Premiere und Geburtstag in Jena gefeiert

Die holländische Schauspielerin Linde Dercon nach der Premiere von „Wie mein Freund im Fernseher verschwand“ am Mittwochabend mit ihrer Familie. Sie feierte an diesem Tag nicht nur die Premiere des Stücks, sondern auch ihren 26. Geburtstag.
Die holländische Schauspielerin Linde Dercon nach der Premiere von „Wie mein Freund im Fernseher verschwand“ am Mittwochabend mit ihrer Familie. Sie feierte an diesem Tag nicht nur die Premiere des Stücks, sondern auch ihren 26. Geburtstag. © Funke Medien Thüringen | Jördis Bachmann

Hinreißend war auch Schauspielerin Linde Dercon, die die Premiere ihres Stücks „Wie mein Freund im Fernseher verschwand“ präsentierte und das an ihrem Geburtstag. 26 Jahre wurde die Holländerin am Mittwoch. So war auch ihre Familie extra angereist. Bei Dercons kluger, humorvoller und schonungslos offenherziger Performance kehrte ein bisschen Vertrauen in meinen eigenen Horizont zurück: Es ging quasi um die Deformation der glatten derconschen Mannigfaltigkeit der Liebe.
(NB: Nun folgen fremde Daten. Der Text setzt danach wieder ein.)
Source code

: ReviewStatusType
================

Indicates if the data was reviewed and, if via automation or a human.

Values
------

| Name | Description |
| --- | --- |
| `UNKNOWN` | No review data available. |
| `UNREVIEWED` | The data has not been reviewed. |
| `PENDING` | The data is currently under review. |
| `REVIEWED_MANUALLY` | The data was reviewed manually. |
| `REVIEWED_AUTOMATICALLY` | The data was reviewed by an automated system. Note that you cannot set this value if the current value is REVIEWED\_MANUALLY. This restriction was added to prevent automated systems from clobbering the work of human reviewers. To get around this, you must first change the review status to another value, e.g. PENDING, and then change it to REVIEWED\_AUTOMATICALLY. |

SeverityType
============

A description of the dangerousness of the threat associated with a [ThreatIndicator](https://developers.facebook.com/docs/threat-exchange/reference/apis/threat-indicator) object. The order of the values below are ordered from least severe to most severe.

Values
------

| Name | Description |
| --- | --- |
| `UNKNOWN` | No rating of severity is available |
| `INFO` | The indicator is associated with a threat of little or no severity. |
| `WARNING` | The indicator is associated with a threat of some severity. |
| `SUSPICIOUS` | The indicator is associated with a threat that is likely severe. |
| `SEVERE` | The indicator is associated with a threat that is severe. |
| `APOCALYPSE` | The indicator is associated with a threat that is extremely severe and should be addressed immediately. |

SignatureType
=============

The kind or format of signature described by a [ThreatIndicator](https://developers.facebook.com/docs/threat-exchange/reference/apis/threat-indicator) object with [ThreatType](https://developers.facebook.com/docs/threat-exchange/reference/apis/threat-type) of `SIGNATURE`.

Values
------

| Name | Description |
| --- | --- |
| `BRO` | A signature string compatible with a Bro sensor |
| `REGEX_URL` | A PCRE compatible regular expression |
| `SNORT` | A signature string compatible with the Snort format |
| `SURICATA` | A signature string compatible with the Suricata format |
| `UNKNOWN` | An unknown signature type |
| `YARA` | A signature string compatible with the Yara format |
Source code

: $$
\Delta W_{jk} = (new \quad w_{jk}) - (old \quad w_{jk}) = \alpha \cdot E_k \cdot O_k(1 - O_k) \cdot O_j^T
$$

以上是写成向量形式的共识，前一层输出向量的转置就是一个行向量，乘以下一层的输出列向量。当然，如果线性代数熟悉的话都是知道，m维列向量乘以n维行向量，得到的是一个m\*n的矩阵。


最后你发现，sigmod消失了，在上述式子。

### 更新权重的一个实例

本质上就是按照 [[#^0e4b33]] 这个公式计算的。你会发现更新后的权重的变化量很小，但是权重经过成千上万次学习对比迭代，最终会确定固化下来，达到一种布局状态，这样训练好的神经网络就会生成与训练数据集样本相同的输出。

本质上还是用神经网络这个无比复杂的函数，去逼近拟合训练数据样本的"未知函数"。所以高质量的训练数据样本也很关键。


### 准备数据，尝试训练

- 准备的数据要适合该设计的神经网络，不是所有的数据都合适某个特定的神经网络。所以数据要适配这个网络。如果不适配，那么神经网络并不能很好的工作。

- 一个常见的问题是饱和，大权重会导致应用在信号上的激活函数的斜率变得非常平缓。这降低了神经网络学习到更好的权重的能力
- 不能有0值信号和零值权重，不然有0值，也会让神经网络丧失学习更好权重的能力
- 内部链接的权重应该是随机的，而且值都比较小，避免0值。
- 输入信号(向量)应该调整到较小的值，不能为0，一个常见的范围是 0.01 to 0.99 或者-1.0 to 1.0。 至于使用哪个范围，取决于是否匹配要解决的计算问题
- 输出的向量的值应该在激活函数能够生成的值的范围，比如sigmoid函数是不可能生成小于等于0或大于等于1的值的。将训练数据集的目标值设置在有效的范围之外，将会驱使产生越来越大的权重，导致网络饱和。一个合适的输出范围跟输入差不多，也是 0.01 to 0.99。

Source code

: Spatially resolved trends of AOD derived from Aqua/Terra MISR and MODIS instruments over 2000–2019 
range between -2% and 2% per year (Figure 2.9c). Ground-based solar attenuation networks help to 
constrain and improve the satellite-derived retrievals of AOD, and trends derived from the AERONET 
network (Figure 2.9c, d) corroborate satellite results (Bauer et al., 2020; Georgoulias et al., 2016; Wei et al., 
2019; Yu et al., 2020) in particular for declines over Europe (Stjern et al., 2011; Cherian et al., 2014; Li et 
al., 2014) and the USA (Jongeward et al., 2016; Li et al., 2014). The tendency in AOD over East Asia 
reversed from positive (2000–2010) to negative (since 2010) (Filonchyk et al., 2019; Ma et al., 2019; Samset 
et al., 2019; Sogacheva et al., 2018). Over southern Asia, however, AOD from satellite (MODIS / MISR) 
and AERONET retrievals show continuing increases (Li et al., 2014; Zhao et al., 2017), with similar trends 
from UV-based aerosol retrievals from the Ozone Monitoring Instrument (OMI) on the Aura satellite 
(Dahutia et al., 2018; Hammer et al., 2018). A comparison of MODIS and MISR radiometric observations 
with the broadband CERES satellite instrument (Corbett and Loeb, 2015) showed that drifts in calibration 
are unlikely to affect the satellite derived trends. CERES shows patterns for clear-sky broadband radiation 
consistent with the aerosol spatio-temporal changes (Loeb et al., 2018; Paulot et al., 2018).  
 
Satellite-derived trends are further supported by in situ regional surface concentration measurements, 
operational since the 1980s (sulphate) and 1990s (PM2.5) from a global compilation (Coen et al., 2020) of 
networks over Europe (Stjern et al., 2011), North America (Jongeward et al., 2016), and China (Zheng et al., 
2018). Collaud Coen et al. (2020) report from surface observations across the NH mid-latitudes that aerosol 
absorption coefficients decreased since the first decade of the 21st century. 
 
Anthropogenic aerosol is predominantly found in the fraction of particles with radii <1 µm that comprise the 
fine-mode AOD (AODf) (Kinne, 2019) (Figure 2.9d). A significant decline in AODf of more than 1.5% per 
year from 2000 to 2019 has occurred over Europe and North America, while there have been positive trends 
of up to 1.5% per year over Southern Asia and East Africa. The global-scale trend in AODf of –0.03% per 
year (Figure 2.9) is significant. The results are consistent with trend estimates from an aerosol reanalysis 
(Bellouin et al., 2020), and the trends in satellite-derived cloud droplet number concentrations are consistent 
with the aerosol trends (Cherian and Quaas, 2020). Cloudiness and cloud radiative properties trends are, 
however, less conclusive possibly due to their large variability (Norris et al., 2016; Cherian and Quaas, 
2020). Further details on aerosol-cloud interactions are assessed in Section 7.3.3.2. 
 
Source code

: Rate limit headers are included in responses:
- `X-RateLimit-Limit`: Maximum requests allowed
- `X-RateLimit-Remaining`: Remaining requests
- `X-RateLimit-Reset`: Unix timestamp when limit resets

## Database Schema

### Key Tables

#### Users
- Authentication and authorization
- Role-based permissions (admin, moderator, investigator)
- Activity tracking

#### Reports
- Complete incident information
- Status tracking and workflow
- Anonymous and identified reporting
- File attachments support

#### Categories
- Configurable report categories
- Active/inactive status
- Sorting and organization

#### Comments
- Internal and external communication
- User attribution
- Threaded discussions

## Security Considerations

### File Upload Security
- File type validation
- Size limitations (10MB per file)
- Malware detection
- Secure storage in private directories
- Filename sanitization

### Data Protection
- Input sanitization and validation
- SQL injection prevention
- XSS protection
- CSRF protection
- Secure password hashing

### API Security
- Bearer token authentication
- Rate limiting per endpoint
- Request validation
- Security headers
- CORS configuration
Die dritte Premiere war eigentlich die erste des Abends: „Dinosaurier“ heißt die neue Show für Kinder und Erwachsene im Planetarium. Die riesigen Dinos vor dem Eingang des Sternentheaters locken schon seit Tagen Kinder an und versprechen eine große Show. Kleine Dinos für die Hosentasche gab es für die Premierengäste direkt beim Eintritt in die Kuppel, was meinen Jüngsten sehr gefiel. Die kleine Plastik-Urzeit-Echse findet nun Platz in der großen Plastik-Figürchen-Kiste in seinem Zimmer. Mit dabei war auch die Oma. Sie sei als Kind das letzte Mal im Jenaer Planetarium gewesen – mit der Schule, erinnert sie sich. Das dürfte Anfang der 1960er-Jahre gewesen sein. Ob ihre Begeisterung über das Gesehene damals oder am Mittwochabend größer war – es lässt sich nicht sagen. Die Deformation der glatten projektiven Mannigfaltigkeit von Dinosauriern machte jedenfalls Kinder und Oma sehr glücklich.